_What is expected_
Repeat the listing below word for word, stopping after the line that contains "esta semana tan".

_Excerpted records_
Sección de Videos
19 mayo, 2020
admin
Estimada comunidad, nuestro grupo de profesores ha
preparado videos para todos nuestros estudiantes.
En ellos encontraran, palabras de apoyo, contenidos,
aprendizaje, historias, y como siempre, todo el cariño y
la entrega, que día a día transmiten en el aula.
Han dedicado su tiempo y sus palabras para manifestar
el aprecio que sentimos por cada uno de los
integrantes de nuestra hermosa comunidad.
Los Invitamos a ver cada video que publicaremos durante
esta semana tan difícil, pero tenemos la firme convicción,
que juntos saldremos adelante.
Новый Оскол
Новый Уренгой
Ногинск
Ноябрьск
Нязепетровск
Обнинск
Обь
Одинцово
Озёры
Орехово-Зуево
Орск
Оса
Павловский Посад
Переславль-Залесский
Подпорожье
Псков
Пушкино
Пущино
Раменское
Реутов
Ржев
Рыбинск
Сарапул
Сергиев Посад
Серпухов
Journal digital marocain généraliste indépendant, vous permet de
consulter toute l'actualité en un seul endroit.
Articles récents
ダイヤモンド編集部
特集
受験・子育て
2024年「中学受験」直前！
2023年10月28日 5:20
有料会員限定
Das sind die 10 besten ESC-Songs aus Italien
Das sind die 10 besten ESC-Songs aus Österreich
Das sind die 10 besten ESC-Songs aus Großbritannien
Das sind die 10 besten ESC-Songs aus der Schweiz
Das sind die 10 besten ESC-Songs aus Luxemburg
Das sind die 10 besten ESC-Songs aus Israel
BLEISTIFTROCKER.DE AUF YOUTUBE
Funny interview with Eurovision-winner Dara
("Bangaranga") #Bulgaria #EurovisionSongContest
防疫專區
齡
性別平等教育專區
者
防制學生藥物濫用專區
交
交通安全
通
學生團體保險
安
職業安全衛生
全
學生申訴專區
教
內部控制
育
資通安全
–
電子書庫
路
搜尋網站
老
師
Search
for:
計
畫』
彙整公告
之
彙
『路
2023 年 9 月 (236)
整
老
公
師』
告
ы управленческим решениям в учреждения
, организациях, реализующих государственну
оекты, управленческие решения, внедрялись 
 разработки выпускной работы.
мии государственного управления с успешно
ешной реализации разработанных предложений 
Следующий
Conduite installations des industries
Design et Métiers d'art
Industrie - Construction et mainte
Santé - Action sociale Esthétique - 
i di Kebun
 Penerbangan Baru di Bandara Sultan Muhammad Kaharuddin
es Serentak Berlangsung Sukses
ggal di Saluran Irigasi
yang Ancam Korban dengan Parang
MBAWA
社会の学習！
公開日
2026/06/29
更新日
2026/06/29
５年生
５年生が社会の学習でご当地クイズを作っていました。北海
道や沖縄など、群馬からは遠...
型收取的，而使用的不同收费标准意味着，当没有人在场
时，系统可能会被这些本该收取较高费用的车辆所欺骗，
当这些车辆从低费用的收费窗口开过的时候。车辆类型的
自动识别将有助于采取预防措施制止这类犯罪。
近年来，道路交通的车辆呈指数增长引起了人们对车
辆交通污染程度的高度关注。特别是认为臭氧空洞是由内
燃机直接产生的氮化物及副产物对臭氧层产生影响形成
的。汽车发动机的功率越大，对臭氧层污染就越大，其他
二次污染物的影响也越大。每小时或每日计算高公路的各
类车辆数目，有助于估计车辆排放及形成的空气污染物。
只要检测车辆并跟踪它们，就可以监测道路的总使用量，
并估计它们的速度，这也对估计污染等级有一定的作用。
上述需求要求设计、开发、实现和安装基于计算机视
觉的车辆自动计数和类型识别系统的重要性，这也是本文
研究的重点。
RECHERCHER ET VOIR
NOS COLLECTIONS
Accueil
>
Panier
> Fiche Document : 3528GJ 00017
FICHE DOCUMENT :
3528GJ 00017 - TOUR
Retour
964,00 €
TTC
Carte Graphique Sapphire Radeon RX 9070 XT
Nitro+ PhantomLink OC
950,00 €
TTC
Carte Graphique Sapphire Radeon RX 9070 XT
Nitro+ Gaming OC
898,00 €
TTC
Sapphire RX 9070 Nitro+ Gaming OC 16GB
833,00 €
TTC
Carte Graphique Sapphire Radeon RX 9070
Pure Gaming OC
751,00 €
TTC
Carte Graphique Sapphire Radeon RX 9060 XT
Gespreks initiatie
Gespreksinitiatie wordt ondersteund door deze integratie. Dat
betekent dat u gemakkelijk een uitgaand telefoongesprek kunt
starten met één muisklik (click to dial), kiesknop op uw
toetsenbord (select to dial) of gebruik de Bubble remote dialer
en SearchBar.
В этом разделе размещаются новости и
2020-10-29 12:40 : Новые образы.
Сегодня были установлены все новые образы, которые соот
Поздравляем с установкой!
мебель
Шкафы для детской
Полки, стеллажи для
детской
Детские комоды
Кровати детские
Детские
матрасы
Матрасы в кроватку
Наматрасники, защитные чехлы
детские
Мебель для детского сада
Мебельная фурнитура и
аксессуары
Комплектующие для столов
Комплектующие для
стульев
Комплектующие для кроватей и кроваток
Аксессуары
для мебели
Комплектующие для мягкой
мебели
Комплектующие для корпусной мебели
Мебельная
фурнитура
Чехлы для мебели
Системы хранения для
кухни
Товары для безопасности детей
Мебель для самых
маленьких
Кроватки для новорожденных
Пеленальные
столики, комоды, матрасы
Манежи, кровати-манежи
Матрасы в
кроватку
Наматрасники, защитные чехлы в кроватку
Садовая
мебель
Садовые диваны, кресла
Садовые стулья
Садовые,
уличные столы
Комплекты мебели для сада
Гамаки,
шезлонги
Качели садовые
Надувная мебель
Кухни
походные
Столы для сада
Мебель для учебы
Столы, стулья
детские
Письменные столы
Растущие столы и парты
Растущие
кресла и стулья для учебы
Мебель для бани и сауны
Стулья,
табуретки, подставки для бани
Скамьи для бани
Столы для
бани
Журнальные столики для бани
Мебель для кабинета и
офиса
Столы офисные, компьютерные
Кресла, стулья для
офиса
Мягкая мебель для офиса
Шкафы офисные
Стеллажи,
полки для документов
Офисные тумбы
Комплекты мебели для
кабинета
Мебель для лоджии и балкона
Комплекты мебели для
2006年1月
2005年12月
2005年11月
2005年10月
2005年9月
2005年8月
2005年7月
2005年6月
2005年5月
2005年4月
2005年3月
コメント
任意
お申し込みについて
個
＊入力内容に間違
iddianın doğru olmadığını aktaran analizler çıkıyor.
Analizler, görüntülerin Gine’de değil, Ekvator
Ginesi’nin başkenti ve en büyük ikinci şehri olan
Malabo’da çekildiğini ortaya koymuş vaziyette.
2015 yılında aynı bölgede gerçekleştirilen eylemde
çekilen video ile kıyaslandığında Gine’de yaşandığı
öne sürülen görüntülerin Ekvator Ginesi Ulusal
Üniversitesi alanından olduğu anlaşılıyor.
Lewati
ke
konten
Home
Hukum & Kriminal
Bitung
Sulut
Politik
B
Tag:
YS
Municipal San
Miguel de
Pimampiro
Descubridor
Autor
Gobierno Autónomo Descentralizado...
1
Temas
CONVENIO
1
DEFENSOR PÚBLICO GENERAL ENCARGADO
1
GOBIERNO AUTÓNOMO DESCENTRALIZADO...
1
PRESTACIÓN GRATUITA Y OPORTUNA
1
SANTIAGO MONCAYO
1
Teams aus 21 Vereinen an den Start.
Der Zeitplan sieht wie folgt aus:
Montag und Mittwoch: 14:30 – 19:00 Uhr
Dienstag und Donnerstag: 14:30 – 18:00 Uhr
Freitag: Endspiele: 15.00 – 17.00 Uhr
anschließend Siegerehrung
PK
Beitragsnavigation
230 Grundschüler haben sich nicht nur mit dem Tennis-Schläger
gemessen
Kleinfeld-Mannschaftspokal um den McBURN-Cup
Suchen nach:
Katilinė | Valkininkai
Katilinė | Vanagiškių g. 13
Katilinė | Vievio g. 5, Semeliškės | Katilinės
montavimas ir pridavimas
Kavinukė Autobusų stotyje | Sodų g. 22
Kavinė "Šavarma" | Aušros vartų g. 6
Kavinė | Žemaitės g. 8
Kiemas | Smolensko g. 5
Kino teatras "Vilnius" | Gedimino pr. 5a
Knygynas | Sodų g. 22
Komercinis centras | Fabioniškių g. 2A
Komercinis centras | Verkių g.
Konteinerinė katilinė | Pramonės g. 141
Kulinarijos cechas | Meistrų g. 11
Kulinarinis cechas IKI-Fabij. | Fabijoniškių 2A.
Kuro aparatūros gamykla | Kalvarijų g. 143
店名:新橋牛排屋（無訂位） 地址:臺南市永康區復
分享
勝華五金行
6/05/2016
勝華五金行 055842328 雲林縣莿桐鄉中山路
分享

_Answer to the problem_
Sección de Videos
19 mayo, 2020
admin
Estimada comunidad, nuestro grupo de profesores ha
preparado videos para todos nuestros estudiantes.
En ellos encontraran, palabras de apoyo, contenidos,
aprendizaje, historias, y como siempre, todo el cariño y
la entrega, que día a día transmiten en el aula.
Han dedicado su tiempo y sus palabras para manifestar
el aprecio que sentimos por cada uno de los
integrantes de nuestra hermosa comunidad.
Los Invitamos a ver cada video que publicaremos durante
esta semana tan difícil, pero tenemos la firme convicción,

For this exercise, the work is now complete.